Task requirements -
1. In the article on Google Art Project below, copy the stretch from "Initially launched in" through "your living room." word for word.
2. Answer these questions from the article on Google Art Project below:
(a) In what year was Google Art Project first launched?
(b) After the April 2012 redesign, how many museums had the "walk-through" feature?
(c) What material are the Anonymous Paintings inkjet prints stretched on?

Excerpt to read -
#####

See Some Art While You Can — Google Will Eventually Replace Museums

The prints in the series Anonymous Paintings are enlarged reproductions of museum artworks that have been imaged by Google Street View technology and later blurred by Google on its Art Project website.
Image may contain Building and Architecture

The prints in the series Anonymous Paintings are enlarged reproductions of museum artworks that have been imaged by Google Street View technology and later blurred by Google on its Art Project website. They are inkjet prints stretched on cotton panels, but they are also emblematic of the fascination that has built around Google's Street View glitches and blurrings.

Initially launched in 2011, Google Art Project was redesigned in April 2012 expanding the number of museums with the "walk-through" feature from 17 to 51. Now, you can saunter through the Metropolitan Museum of Art, MoMA and The Frick Collection from your living room.

The blurred Anonymous Paintings were created by João Enxuto and Erica Love. Due to copyright issues, artworks that are on loan at a given institution – and therefore not under its direct ownership – may not be imaged or distributed as part of Google Art Project. Therefore, loaned artworks are blurred. Enxuto and Love took screenshots of these blurred images, printed them out and exhibit them in actual gallery space.

#####

Stored data entries:

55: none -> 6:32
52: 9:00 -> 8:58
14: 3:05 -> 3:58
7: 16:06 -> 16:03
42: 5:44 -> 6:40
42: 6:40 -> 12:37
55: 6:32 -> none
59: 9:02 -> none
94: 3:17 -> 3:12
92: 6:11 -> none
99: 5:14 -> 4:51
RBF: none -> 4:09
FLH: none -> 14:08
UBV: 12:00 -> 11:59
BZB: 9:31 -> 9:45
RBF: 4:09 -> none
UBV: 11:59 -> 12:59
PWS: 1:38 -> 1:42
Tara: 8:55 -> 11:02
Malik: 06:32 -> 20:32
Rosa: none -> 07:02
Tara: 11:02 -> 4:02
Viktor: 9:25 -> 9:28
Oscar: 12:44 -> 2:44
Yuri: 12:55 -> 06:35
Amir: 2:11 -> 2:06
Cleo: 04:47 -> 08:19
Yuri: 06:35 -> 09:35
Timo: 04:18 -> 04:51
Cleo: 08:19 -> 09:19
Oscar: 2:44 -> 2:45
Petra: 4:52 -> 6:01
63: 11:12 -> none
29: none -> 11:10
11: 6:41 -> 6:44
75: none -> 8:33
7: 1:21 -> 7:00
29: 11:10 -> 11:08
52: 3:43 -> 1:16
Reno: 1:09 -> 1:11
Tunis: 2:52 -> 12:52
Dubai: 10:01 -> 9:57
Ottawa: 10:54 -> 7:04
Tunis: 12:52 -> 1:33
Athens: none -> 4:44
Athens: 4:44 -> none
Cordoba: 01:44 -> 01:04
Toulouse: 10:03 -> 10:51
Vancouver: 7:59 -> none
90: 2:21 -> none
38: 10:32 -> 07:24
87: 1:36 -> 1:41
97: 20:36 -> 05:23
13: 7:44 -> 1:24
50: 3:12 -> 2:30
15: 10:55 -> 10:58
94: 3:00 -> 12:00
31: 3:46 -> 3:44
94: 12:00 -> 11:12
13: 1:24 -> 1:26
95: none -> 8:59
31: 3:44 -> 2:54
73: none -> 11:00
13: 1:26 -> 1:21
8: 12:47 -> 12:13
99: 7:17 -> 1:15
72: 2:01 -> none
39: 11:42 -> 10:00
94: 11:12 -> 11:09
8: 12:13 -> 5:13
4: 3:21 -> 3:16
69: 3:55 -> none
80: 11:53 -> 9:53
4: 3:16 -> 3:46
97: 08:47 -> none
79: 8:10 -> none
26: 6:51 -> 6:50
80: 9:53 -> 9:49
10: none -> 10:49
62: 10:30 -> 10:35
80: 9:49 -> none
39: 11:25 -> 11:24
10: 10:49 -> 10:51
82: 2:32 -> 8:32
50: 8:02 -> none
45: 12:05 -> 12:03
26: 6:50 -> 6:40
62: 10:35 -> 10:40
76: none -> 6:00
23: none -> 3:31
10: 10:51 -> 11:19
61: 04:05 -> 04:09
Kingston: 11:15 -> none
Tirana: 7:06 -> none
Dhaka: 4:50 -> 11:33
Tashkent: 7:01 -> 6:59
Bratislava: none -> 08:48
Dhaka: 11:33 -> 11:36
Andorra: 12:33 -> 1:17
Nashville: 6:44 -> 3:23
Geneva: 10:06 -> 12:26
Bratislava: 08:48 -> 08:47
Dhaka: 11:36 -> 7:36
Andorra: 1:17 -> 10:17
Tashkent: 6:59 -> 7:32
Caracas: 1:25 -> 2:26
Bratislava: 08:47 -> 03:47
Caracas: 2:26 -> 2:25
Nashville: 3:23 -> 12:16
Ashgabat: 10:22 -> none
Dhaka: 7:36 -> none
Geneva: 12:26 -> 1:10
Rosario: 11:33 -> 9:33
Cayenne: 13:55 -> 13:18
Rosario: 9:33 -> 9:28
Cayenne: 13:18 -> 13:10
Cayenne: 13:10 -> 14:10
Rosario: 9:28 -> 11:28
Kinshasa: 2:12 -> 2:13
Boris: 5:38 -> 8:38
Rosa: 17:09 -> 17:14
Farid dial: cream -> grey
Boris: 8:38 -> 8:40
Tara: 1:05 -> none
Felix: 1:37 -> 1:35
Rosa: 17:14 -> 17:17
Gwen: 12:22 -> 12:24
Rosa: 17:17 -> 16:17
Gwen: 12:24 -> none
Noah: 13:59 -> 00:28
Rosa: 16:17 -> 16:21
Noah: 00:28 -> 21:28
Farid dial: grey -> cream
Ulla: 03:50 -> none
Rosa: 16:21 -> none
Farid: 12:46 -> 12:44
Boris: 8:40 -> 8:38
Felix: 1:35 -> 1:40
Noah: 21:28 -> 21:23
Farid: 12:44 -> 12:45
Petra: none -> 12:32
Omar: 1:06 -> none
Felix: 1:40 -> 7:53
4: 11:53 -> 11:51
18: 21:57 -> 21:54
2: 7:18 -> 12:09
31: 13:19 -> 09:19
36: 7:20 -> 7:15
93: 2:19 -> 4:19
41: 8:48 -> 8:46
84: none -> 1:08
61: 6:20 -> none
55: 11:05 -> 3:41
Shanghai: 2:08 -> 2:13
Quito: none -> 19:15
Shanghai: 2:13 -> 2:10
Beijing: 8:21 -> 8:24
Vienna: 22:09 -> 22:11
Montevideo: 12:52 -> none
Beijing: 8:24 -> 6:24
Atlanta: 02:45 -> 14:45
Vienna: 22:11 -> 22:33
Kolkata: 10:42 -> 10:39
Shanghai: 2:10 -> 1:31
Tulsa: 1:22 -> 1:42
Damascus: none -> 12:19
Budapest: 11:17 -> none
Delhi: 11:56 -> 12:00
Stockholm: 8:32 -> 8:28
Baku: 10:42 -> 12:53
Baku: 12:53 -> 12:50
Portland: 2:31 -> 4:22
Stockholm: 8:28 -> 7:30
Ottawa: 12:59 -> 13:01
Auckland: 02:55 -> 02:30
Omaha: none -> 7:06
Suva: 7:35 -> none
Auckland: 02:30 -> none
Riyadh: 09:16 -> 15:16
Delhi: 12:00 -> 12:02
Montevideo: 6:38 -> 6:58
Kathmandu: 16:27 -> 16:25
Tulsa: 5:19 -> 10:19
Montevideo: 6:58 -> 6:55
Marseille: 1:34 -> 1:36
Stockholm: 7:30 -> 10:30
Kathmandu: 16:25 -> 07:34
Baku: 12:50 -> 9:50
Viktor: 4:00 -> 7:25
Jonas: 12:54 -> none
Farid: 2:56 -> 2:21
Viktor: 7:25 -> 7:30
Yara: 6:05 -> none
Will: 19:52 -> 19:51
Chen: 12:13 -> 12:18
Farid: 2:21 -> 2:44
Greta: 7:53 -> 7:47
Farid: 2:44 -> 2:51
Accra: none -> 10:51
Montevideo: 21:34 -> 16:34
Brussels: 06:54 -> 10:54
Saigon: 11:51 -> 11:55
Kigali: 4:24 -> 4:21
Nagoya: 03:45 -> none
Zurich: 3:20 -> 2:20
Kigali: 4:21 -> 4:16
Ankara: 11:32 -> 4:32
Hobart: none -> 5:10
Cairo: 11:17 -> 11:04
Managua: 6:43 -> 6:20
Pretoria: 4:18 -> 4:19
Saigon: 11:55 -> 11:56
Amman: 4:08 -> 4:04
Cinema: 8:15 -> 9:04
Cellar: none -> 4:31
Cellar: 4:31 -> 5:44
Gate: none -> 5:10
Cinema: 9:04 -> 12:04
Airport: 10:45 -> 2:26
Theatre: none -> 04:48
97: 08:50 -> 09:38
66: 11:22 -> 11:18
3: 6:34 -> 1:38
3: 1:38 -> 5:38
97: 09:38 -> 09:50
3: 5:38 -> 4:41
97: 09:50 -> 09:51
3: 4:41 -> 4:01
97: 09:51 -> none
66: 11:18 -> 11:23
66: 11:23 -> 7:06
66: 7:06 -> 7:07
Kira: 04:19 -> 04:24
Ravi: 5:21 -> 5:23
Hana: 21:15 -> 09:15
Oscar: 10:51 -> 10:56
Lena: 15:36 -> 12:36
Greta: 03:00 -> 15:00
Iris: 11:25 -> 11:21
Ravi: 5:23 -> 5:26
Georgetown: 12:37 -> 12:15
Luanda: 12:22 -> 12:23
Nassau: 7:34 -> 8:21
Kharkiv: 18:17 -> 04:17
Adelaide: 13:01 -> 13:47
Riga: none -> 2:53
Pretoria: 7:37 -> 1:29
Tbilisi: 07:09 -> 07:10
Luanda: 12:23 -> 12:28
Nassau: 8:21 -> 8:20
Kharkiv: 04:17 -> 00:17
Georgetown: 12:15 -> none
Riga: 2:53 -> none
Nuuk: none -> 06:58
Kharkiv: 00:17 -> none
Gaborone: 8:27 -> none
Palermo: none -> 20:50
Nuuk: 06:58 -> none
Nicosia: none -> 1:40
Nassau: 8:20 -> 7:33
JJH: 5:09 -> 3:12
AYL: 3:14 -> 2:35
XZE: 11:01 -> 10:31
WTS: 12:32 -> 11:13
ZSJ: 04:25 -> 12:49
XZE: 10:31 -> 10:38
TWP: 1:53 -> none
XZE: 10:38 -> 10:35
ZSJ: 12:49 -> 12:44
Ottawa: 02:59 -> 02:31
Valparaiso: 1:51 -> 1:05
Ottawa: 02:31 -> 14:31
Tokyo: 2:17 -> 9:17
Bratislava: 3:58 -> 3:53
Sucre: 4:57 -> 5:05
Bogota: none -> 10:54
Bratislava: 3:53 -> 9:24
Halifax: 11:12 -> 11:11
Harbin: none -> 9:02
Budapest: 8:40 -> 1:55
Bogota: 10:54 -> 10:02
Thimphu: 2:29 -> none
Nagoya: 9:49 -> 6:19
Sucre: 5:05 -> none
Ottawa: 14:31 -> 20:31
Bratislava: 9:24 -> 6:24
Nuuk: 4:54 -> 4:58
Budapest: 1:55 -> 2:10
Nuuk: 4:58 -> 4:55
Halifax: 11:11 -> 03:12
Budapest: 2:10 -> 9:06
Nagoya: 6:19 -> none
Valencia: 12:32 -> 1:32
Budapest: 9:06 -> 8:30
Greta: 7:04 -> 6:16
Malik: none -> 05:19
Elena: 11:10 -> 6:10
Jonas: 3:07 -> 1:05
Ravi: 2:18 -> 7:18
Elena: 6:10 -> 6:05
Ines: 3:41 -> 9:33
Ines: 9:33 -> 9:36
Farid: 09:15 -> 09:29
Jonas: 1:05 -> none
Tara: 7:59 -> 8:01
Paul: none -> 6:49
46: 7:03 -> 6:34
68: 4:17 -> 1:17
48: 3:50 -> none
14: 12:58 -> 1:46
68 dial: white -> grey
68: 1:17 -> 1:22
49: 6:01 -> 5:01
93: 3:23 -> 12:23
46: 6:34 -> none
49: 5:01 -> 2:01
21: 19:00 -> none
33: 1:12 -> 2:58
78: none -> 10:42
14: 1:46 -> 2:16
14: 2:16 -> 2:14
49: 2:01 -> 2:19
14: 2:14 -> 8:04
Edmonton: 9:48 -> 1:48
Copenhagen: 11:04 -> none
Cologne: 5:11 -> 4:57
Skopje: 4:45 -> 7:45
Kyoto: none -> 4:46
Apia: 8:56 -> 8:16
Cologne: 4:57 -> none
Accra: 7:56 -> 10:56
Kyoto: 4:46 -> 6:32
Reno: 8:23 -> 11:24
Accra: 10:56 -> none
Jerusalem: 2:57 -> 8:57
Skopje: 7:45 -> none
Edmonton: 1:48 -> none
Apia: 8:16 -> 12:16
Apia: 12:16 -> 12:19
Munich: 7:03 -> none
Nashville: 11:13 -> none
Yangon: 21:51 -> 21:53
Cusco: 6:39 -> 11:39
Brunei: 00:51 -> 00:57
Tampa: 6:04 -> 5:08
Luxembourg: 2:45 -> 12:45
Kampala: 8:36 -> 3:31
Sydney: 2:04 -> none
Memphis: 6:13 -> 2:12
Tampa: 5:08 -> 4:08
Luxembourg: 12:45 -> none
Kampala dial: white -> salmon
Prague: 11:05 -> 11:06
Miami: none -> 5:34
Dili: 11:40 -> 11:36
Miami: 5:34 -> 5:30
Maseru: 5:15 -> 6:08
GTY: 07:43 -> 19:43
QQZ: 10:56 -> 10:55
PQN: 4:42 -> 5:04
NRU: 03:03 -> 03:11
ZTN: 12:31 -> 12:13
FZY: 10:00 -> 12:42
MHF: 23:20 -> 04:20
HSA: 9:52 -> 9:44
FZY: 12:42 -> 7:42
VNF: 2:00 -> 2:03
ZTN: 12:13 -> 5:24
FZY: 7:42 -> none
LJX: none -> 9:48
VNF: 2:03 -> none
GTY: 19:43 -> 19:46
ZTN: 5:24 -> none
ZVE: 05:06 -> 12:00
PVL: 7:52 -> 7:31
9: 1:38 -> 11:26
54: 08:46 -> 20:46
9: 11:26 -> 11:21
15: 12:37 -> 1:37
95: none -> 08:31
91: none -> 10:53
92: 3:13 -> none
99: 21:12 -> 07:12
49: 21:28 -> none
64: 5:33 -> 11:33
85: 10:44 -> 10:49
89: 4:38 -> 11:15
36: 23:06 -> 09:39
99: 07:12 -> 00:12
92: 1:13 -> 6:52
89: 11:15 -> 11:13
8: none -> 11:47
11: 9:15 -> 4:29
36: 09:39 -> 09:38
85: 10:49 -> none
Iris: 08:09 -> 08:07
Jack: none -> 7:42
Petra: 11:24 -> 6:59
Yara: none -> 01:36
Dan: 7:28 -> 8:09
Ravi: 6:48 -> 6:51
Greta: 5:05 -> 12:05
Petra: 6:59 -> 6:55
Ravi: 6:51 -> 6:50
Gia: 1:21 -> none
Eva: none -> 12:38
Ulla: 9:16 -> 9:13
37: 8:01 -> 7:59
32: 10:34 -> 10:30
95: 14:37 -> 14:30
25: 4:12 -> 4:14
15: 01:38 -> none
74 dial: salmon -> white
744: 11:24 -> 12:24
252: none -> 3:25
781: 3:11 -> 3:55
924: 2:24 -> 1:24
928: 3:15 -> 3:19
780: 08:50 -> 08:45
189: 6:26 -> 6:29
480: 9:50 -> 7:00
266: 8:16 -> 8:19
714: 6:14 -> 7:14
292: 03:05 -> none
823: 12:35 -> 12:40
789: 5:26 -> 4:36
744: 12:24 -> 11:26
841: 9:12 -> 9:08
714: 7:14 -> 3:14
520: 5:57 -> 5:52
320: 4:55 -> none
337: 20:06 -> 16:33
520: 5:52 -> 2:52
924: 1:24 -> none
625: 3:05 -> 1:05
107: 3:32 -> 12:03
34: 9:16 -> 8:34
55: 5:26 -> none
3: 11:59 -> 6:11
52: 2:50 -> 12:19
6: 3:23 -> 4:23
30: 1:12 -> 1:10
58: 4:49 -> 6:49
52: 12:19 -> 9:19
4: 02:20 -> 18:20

#####

Solutions -
1.
Initially launched in 2011, Google Art Project was redesigned in April 2012 expanding the number of museums with the "walk-through" feature from 17 to 51. Now, you can saunter through the Metropolitan Museum of Art, MoMA and The Frick Collection from your living room.

2.
(a) 2011
(b) 51
(c) Cotton panels